WORK ORDER A: In the passage on Phonolette, what accuracy does the system reach on the second dataset?
WORK ORDER B: According to the passage on Phonolette, why does Flexique use a single symbol such as E for two different vowels?
WORK ORDER C: Carry on the passage on Phonolette from the point where it ends.

SOURCE TEXT:
◇ ◇ ◇ ◇
1. Introduction
Automatic phonologization aims to produce a sequence of phonemes that transcribe the pronunciation of a sequence of graphemes. This is a classical speech processing task for which several benchmarks exist (van Esch et al., 2016; Yolchuyeva et al., 2019; Lee et al., 2020). Work and systems on grapheme-phoneme (G2P) conversion have mostly focused on English. More recently, systems have been developed for other languages, especially poorly endowed languages (Gorman et al., 2020). The availability of lexicons containing reliable phonological transcriptions of written forms is essential for linguistic research, especially in quantitative linguistics and experimental psycholinguistics.
In this paper, we present the French G2P system Phonolette. This system predicts phonological transcriptions from written forms. Phonolette is based on a bidirectional LSTM network processing sequences. Model training relies on two French inflectional lexicons, Flexique (Bonami et al., 2014), a lexicon whose phonemic transcriptions are normalized and carefully checked, and GLÀFF (Sajous et al., 2013), a very large lexicon extracted from the GLAWI electronic dictionary (Sajous and Hathout, 2015; Sajous et al., 2020), which is derived from the entries documenting French words in the French version of Wiktionary, so-called Wiktionnaire.
More specifically, Phonolette is trained on a dataset that combines the graphemic forms of GLÀFF and the phonemic transcriptions provided by Flexique. A second dataset was created by eliminating the forms that do not fully comply with French graphotactics (these are usually loans). The results of Phonolette are promising, reaching an accuracy of 97.82% for the full dataset and 98.11% for the second dataset.
The paper presents the architecture of the model and its performance according to different metrics for nouns, verbs and adjectives.
2. Datasets
Phonolette’s reference lexicon is Flexique (Bonami et al., 2014). Flexique provides reliable phonological transcriptions that have undergone rigorous manual review.1 It uses specific coding for certain vowels. E is a representation that neutralizes the differences between the vowels /e/ and /ɛ/, O between the vowels /o/ and /ɔ/ and Ø between the vowels /ø/ and /œ/. This coding allows to represent the multiple phonological realizations of some forms without having to arbitrarily choose one of them. Each entry has a unique transcription as close as possible to its surface form from which the different possible realizations can be deduced.
◇ ◇ ◇ ◇
[Records taken from a dataset]
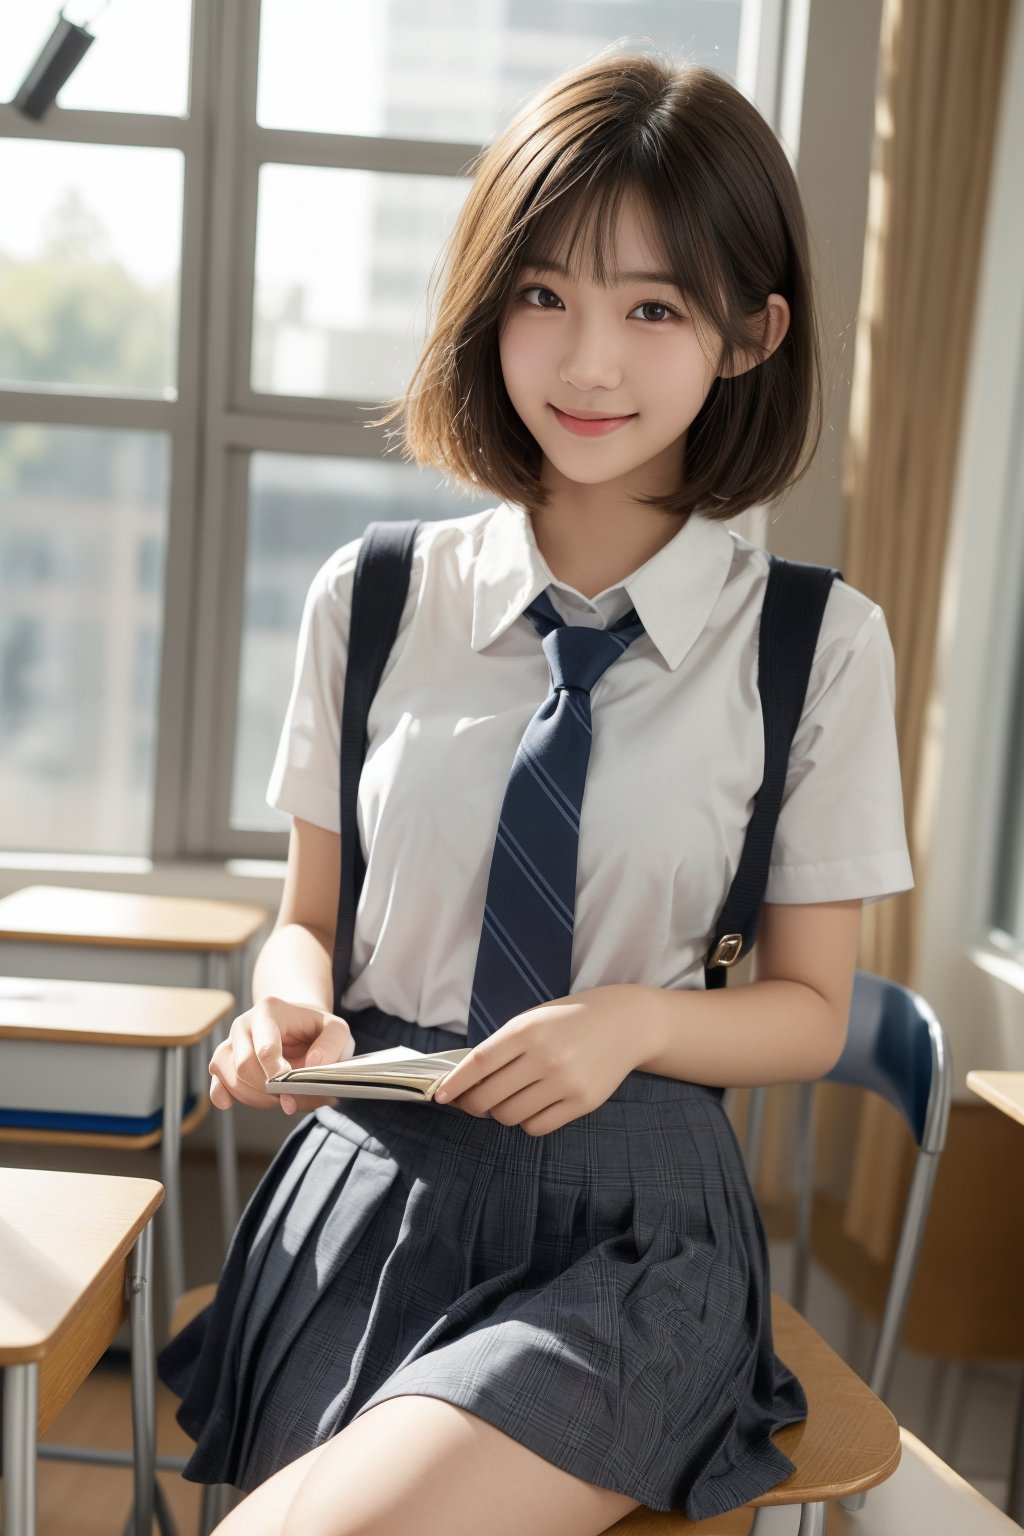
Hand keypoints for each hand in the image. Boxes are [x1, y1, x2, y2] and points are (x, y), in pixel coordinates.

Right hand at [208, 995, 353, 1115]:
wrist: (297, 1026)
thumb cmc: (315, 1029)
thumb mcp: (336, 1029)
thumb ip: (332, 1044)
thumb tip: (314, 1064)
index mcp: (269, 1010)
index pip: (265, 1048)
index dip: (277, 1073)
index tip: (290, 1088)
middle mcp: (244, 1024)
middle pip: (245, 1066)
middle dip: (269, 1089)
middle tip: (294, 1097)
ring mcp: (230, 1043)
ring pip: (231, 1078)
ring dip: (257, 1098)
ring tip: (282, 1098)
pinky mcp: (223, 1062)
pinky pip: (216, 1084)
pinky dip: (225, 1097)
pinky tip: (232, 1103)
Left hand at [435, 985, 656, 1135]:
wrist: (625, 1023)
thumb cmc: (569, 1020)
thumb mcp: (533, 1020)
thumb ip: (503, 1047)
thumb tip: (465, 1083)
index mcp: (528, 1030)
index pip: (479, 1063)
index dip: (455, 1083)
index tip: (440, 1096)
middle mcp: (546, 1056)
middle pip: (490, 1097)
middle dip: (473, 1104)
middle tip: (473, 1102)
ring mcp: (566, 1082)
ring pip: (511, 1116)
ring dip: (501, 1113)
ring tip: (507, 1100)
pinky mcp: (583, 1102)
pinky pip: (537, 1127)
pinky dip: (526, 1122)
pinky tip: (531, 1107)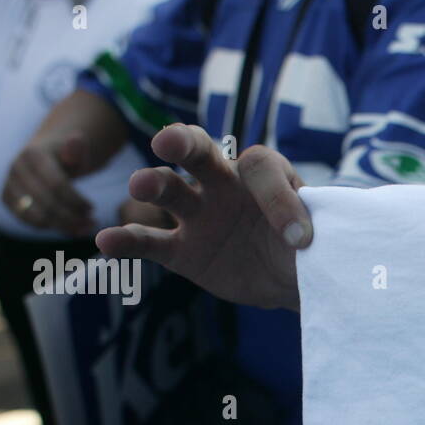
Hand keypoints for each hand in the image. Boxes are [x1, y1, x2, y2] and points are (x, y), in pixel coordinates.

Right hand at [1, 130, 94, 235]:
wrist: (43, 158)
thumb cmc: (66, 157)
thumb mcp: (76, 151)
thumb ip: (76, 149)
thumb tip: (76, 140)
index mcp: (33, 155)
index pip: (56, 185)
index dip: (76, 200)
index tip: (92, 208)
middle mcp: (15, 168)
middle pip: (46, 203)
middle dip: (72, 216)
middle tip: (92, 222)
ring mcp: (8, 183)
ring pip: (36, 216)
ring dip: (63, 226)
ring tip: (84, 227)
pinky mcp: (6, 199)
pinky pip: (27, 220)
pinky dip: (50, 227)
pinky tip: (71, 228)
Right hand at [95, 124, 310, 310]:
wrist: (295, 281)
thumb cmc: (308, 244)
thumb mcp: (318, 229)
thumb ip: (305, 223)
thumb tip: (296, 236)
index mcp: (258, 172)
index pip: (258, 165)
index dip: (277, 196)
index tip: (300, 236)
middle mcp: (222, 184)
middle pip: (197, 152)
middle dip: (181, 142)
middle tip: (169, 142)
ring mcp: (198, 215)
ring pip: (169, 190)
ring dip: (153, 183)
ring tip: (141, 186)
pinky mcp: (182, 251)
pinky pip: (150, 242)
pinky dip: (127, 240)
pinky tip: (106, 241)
◇ ◇ ◇ ◇
ANSWER BOX A: 98.11%.

ANSWER BOX B: Symbols like E, O and Ø let Flexique represent the several possible pronunciations of a form without having to pick one of them arbitrarily. Each entry can then have one transcription close to its surface form, from which the possible realizations can be worked out.

ANSWER BOX C:
Furthermore, the vowel /ə/ is systematically included in the transcriptions even in words where its actual realization is rare, except at the end of words, where it is systematically omitted because realization is predictable without lexical knowledge (Dell, 1995). Flexique has three tables, one for each of the categories noun, verb and adjective. It contains 47,242 lemmas and the transcriptions of 363,293 inflected forms, but does not provide their written forms. It therefore provides the output data of Phonolette, but not the input data. We extracted this information, i.e. the written forms of the inflected forms, from another French lexicon, the GLÀFF lexicon (Sajous et al., 2013), which has a very large coverage with 186 082 lexemes and over 1.4 million inflected forms. GLÀFF provides the lemma of each inflected form, a morphosyntactic label and, for 90% of them, one or more phonemic transcriptions. While GLÀFF’s written forms are reliable, its phonemic transcriptions are not standardized and often inconsistent. In order to exploit the respective strengths of GLÀFF and Flexique, we built a dataset with written transcriptions from the former and phonemic transcriptions from the latter. The two resources are joined on the lemmas and morphosyntactic labels of the inflected forms. This dataset contains 362,260 entries.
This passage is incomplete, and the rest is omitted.